A couple of days back, I posted the first of my thoughts about Dante’s Divine Comedy. With the 700th anniversary of the work approaching, its impact seems greater than ever, and we have to ask why. My own answer appeared first in a different, longer piece in Southwest Review, and my thanks to them. Now, the question takes us underground.
Extravagant as the Comedy is, more extreme than anything in Jackson or Tolkien, Dante nonetheless puts the period to each of his journeys-within-a-journey by means of something small and ordinary. The word that concludes each canticle is stelle, stars: a glimmering diminuendo, in which the sound softens from fricative to glottal to mere breath. But of course this closer contains considerable power as well; it takes us towards immeasurable unknowns.
Throughout the Comedy, then, what guides Dante’s Pilgrim towards God often finds fragile embodiment, fragile as starlight. Indeed, the contrary holds true. Infernal landmarks are notable for their size, the devils and damned saddled with grotesque protuberance; the same proportions apply to the trials of the purgatorial mountain. Hence the dramatic problem of Paradise, the challenge of creating story tension in a place of infinite harmony, extends to the problem of creating images: what shape can enlightenment take, when any natural form derives from the Fall? Dante’s best-known solution is the Celestial Rose, an ingenious depiction of highest Empyrean that begins in Canto XXX:
And if the lowest tier alone can hold
so great a brilliance, then how vast the space
of this Rose to its outer petals’ reach!
The translation, by the way, is Mark Musa’s. His blank-verse tercets in American English serve my purpose: my investigation of a dialogue across the epic, among three canticle-closing images that, like the Rose, couch the infinite in the everyday. The first two images occur at the pit of Hell and the peak of Purgatory, and together with the stream of light alongside the Celestial Rose, they present a marvelous paradox.

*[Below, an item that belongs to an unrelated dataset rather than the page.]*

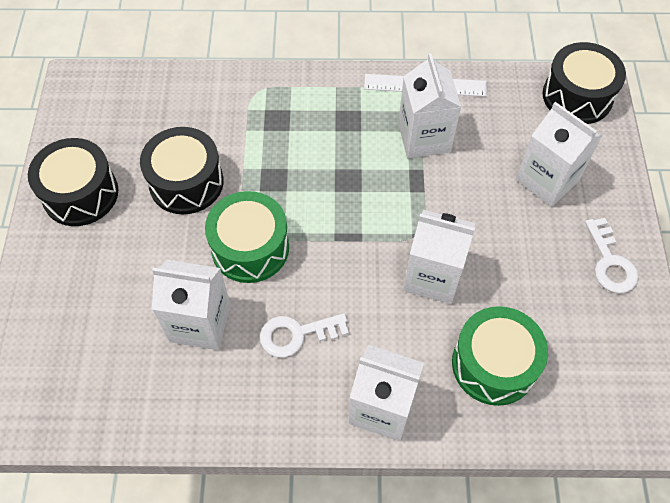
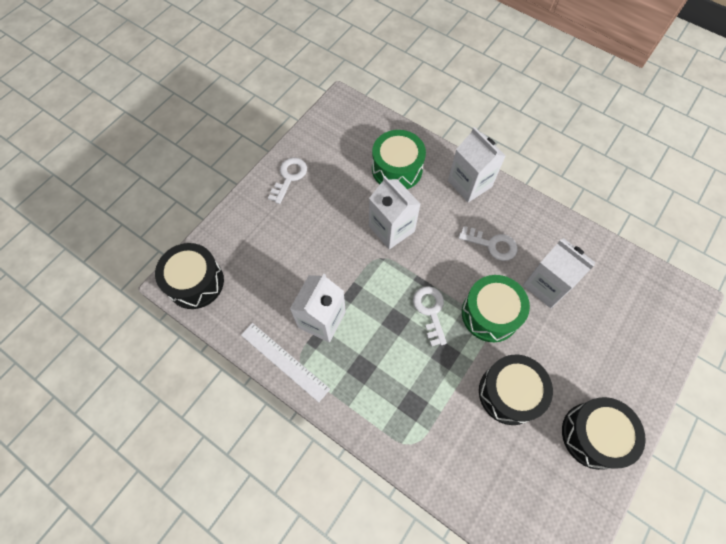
camera: 145 degrees left, 5 degrees up
white carton [516,102,602,207] -> none
none -> white key [413,286,447,346]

They embody the opposite of what you would expect, moving from ostensible power to ostensible weakness.
The first of the climactic visions looms in Inferno XXXI. On a plateau above the traitors locked in the bottom ice (above Lucifer, that is), what the Pilgrim sees elicits a confused comparison to a metropolis:
made out what seemed to be high, clustered towers.
‘Master,’ I said, ‘what city lies ahead?’
Even after Virgil has corrected his Pilgrim, explaining that the uprights ahead are the half-buried giants who rebelled against Jupiter, the urban analogy continues. Dante makes reference to both the fortress of Montereggioni and the immense bronze pine cone, 1st Century, that still wows tourists in Rome.
These references join with other allusions made during the descent into Hell, and so suggest that primordial figure of overreach, the Tower of Babel. We are reminded that Nimrod, the biggest of the trapped giants, commanded the Tower be built; we sense, without being told, the claustrophobia of Lower Hell, a sub-basement to the City of Dis. The Pilgrim’s very word for the skyscraper-giants, “what city…?” uses not città, but the more complicated terra, suggestive of an entire “terra”-tory or city-state.
Nonetheless Musa, Singleton, Allen Mandelbaum and others translate the word as “city. ” Most note the reiteration from Canto VIII, when Dante first approaches Dis; outside its walls, too, he uses the broader terra.
Therefore the Pilgrim stumbles through the same dread city now, in the lowest circles — just as down here, the Sodom that most often comes to his mind is Florence. Pilgrim Dante may be approaching the Devil himself, but the question he asks he more mundane, the same as must’ve often occurred to exile Dante. Catching sight of a new hilltop stronghold: che terra è questa?
Now Lucifer, in the final canto, presents a tower still more frightening. Virgil however introduces him as the city we already know: “This is he, this is Dis…” (XXXIV). Also the Lord of the Abyss is first taken for a windmill, another down-to-earth association. But whatever we call this three-headed fiend, the first of such giants seen up close, Nimrod in Canto XXXI, presents a foreshadowing.
Like the monster below him, Nimrod stands immense yet locked down, and Virgil calls attention to the hunter’s horn and its strap, suggestive of Satan’s leathery wings. More significantly, both creatures remain oblivious to their visitors. Nimrod’s outburst “Raphèl maì amècche zabì almi” remains impenetrable (Singleton makes a summary of the attempts at analysis, two pages long), and the exclamation should defy understanding, given the giant’s connection to Babel. But the gibberish unnerves us most with its near-intelligibility, like the jabber of a psychotic in an alley. It chills us with sympathy, even as it anticipates Satan’s blind self-absorption.
In the twinned towers of Nimrod and Lucifer, the threat of entrapment is heightened, just as the repeated open a in the giant’s nonsense suggests a cry of attack. But these slum landmarks represent the worst of God’s universe as much for their self-inflicted solitary confinement as for any freakish externals. And we very nearly get under their skin; Pilgrim and poet crawl through the fur on Satan’s haunch, in order to escape.